Tim detikJabar - detikJabar
Rabu, 07 Jun 2023 10:30 WIB
Kawasan Gunung Kopi di Kabupaten Sukabumi.
Kawasan Gunung Kopi di Kabupaten Sukabumi. (Foto: Siti Fatimah/detikJabar)
Sukabumi -

Seekor macan kembali terlihat di wilayah kawasan Karang Para atau Gunung Kopi, tepatnya kawasan ladang kebun singkong di Desa Kebonmanggu, Kecamatan Gunungguruh, Kabupaten Sukabumi.

Hal ini dikemukakan oleh seorang warga yang mengaku melihat sendiri keberadaan macan tersebut. Pernyataan serupa juga pernah dilaporkan pada Juli tahun 2022 silam di Kecamatan Cicantayan.

Lokasi keberadaan dugaan macan itu pun tak terlalu jauh. Secara letak geografis, antara Kecamatan Cicantayan dan Kecamatan Gunungguruh masih sangat berdekatan.

SCROLL TO CONTINUE WITH CONTENT

Di antara dua kecamatan tersebut masih dipenuhi dengan perbukitan yang belum terjamah aktivitas warga. Warga menyebut, daerah itu dapat dimungkinkan menjadi habitat macan dan binatang lainnya termasuk babi hutan.

Diungkapkan oleh Tahlan (53), tokoh masyarakat di Desa Kebonmanggu ini memang beberapa kali mendapat laporan dari warga soal keberadaan macan tersebut. Pemburu babi hutan juga sempat melihat macan tersebut pada awal tahun 2023 lalu. Tapi, warga masih tak dapat membedakan antara macan dan harimau.

ADVERTISEMENT

"Waktu itu sempat ramai adanya macan atau harimau Jawa. Saya juga sempat lihat videonya, oh benar itu macan karena bisa terdeteksi sama pemburu," kata Tahlan saat ditemui detikJabar di kawasan wisata Bukit Karang Para, Senin (5/6/2023).

Dia mengatakan, para pemburu memiliki senter khusus yang dapat membedakan antara babi dan hewan buas tersebut. Apabila sorot lampu berwarna putih, maka itu menandakan babi hutan, sedangkan lampu sorot merah maka penanda hewan macan atau harimau.

"Kalau pemburu itu bisa membedakan antara lampu yang warnanya merah itu pasti macan dan lampu putih itu babi. Pas merah ternyata itu macan dan mereka nggak berani tembak. Jarak tembaknya cuma 100 meter," ujarnya.

"Itu 6 bulan ke belakang pas malam hari, daerah sekitar 8 kilometer, kebetulan orang sini ada pemburu babi hutan," sambungnya.

☆ ☆ ☆ ☆ ☆

TUGAS LATIHAN>
- A) Dalam artikel tentang penampakan macan di Sukabumi, warna sorot lampu apa yang menandakan macan atau harimau?
- B) Tulis ulang bagian artikel antara "SCROLL TO CONTINUE" dan "macan dan harimau.", termasuk keduanya, dengan mengganti "babi hutan" menjadi "rusa".
Baris data yang menyertai artikel ini tidak diperlukan.

BARIS YANG DISEDIAKAN>

☆ ☆ ☆ ☆ ☆

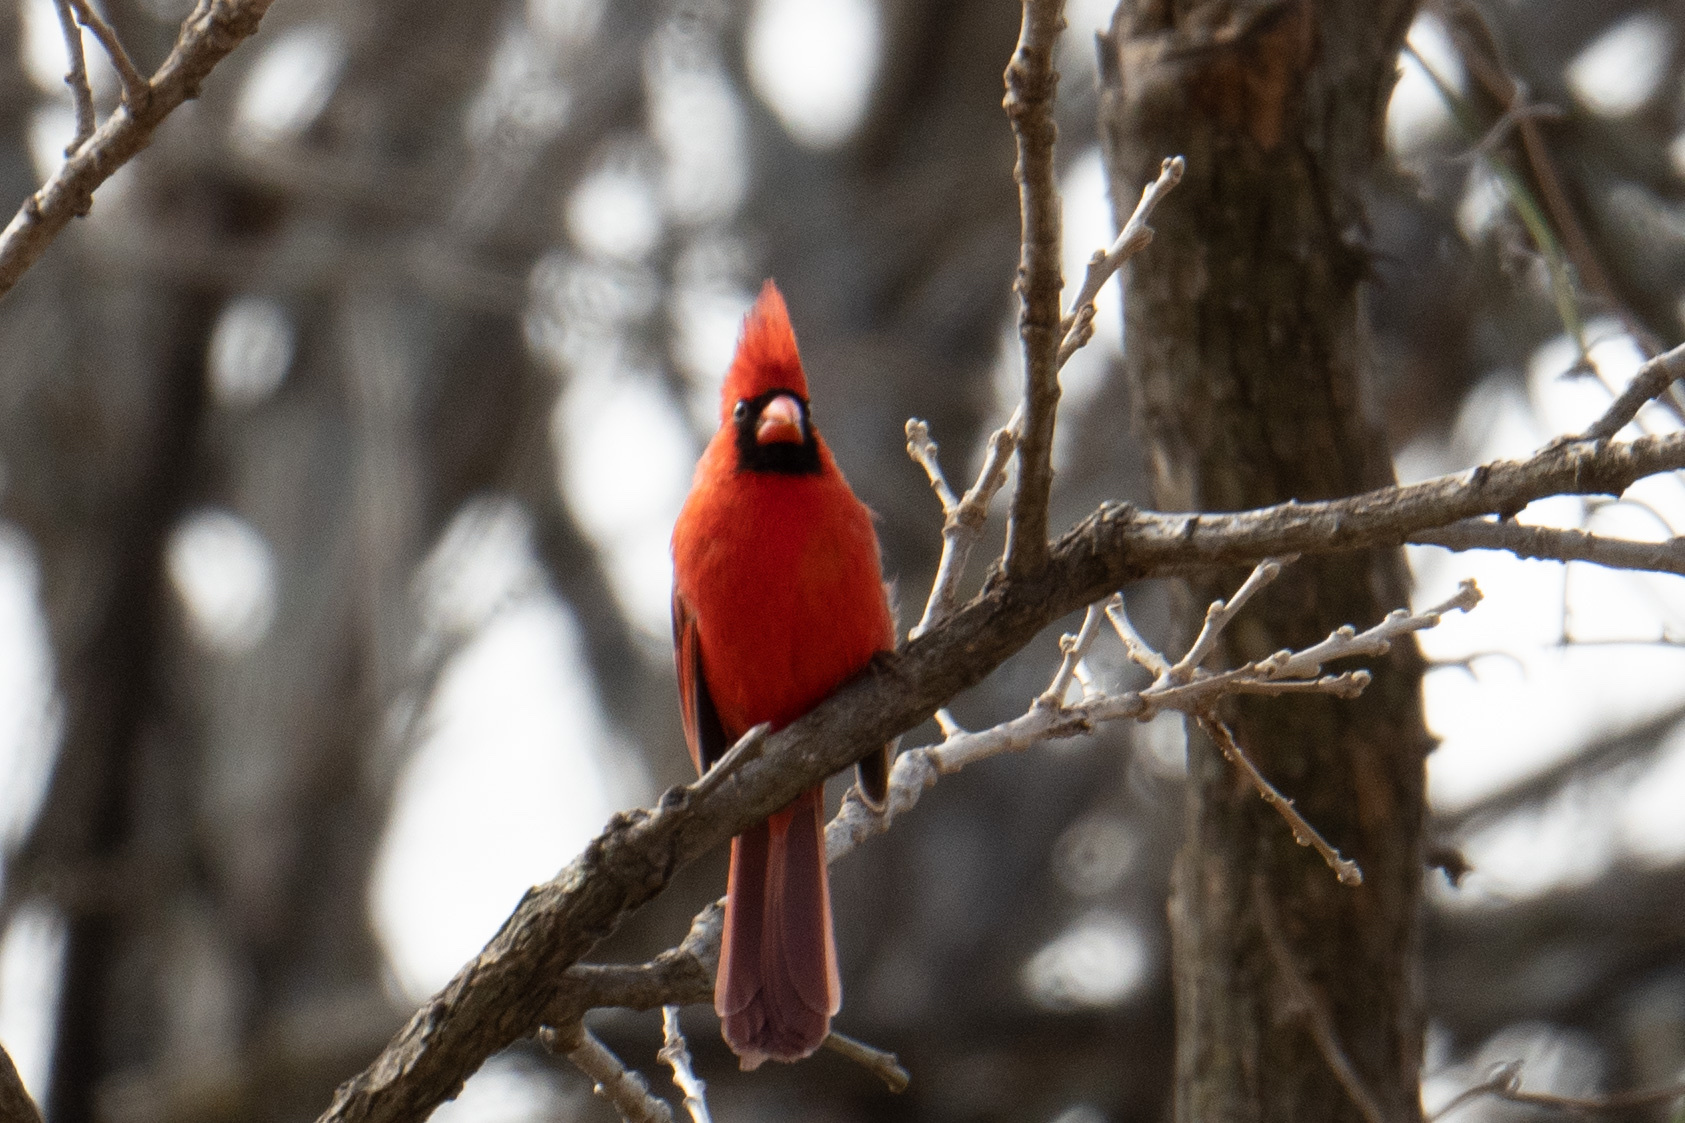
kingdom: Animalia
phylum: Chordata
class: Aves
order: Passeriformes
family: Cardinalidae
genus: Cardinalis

☆ ☆ ☆ ☆ ☆

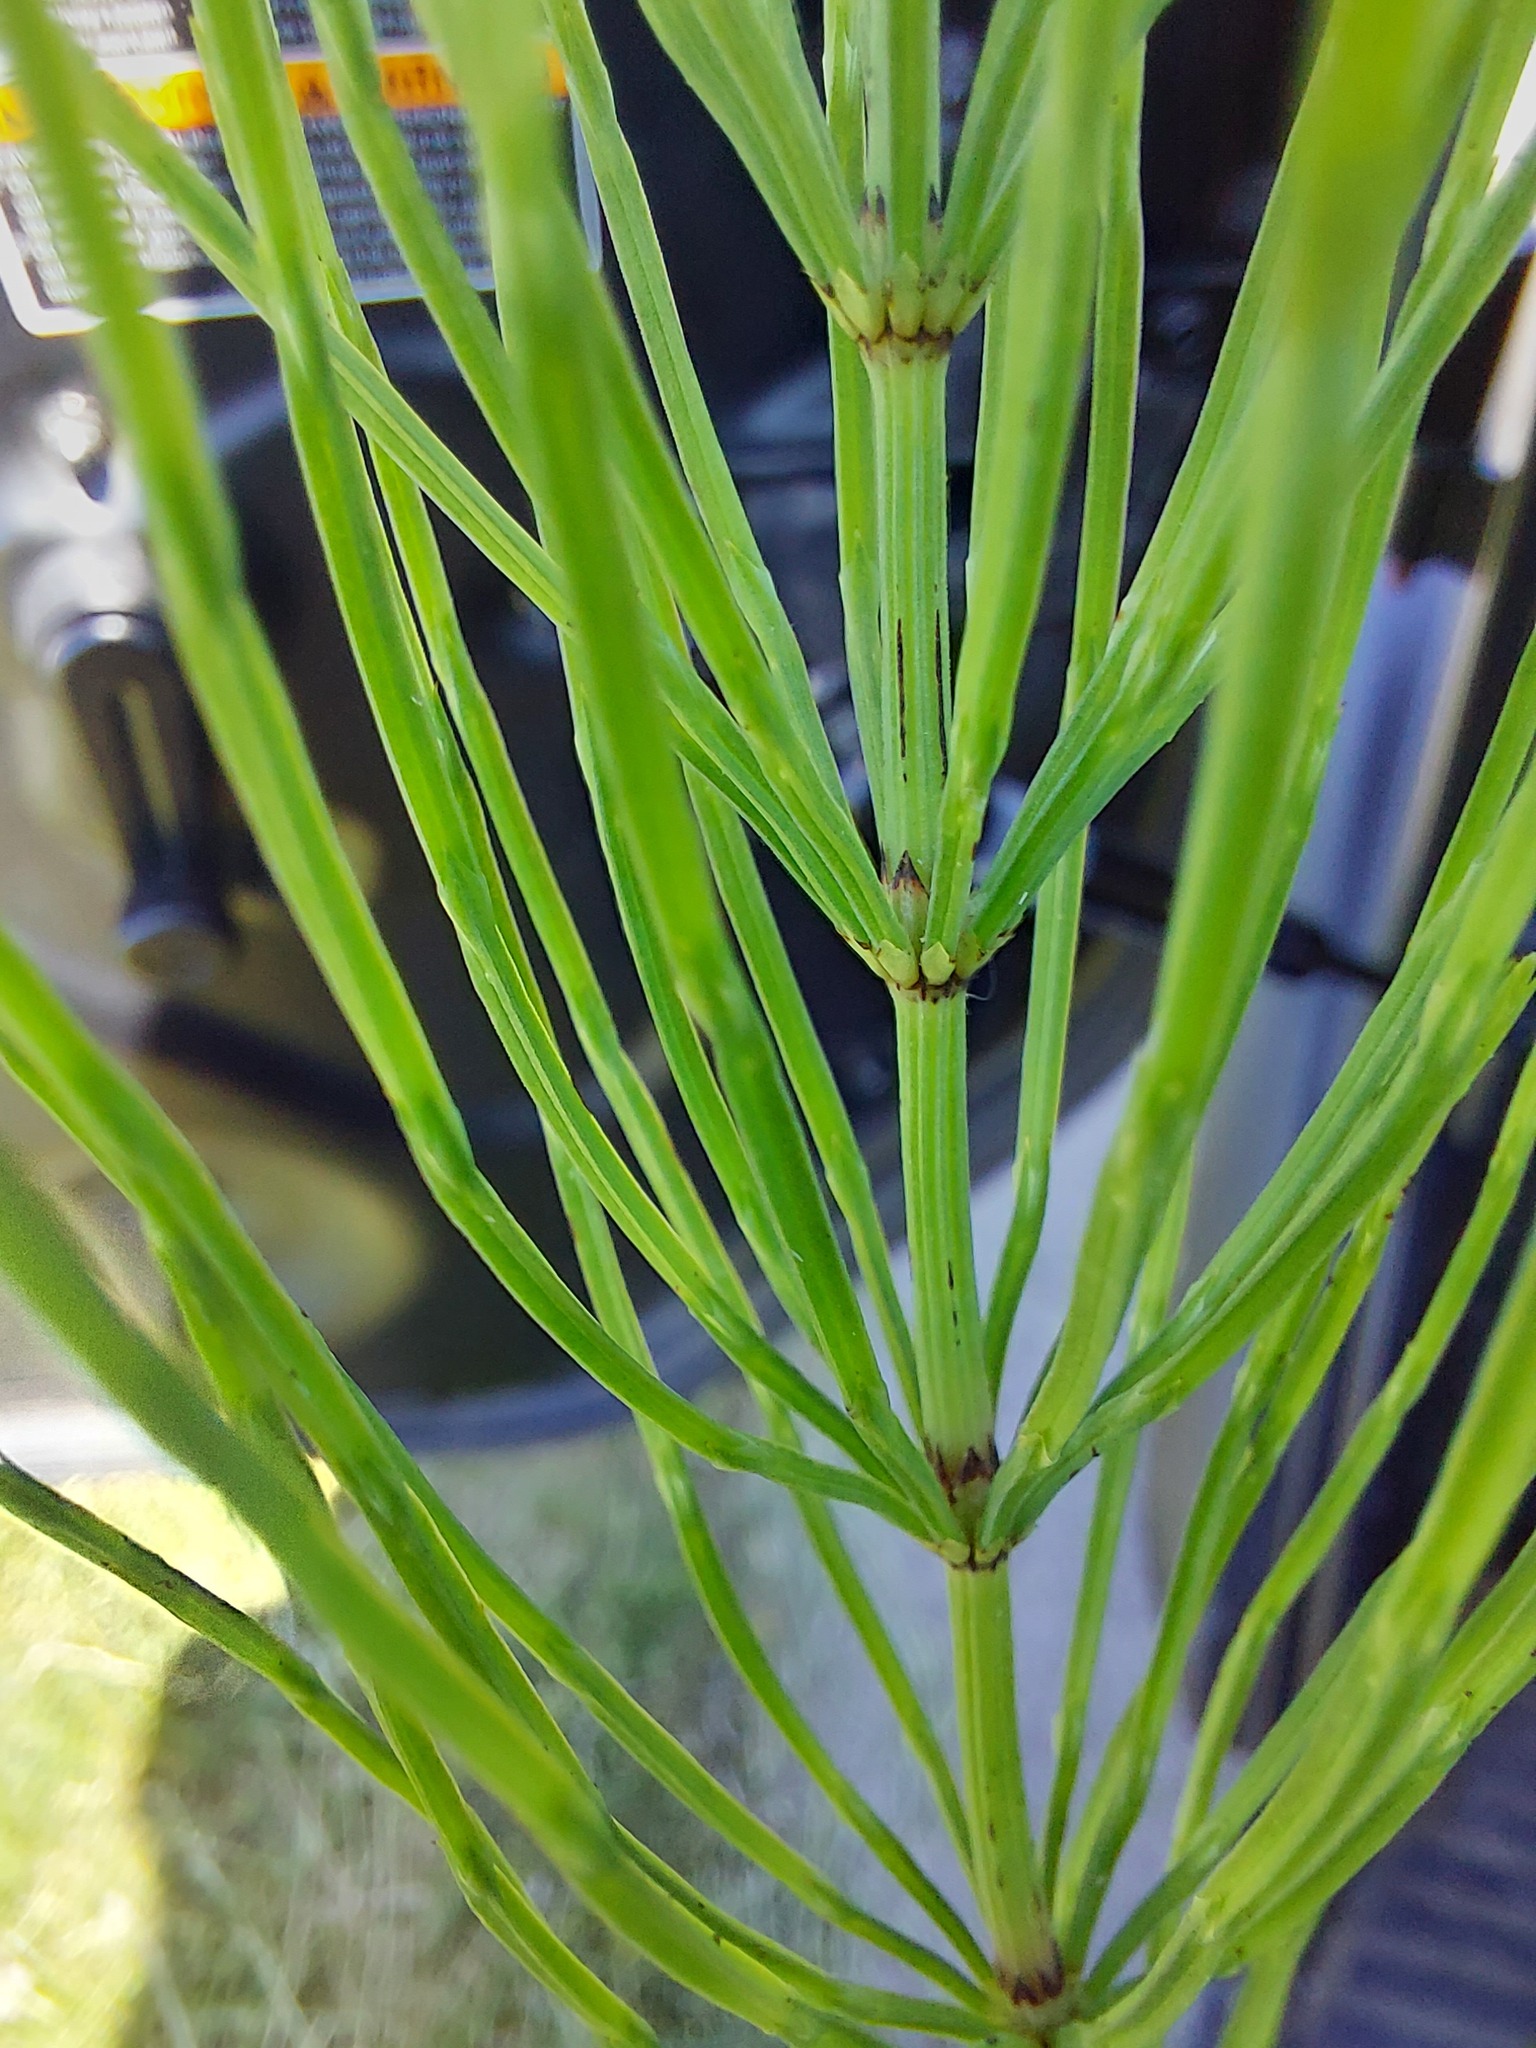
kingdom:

☆ ☆ ☆ ☆ ☆

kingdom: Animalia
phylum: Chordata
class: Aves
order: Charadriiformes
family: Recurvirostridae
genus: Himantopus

☆ ☆ ☆ ☆ ☆

JAWABAN LATIHAN>
- A) Merah.

- B)
SCROLL TO CONTINUE WITH CONTENT

Di antara dua kecamatan tersebut masih dipenuhi dengan perbukitan yang belum terjamah aktivitas warga. Warga menyebut, daerah itu dapat dimungkinkan menjadi habitat macan dan binatang lainnya termasuk rusa.

Diungkapkan oleh Tahlan (53), tokoh masyarakat di Desa Kebonmanggu ini memang beberapa kali mendapat laporan dari warga soal keberadaan macan tersebut. Pemburu rusa juga sempat melihat macan tersebut pada awal tahun 2023 lalu. Tapi, warga masih tak dapat membedakan antara macan dan harimau.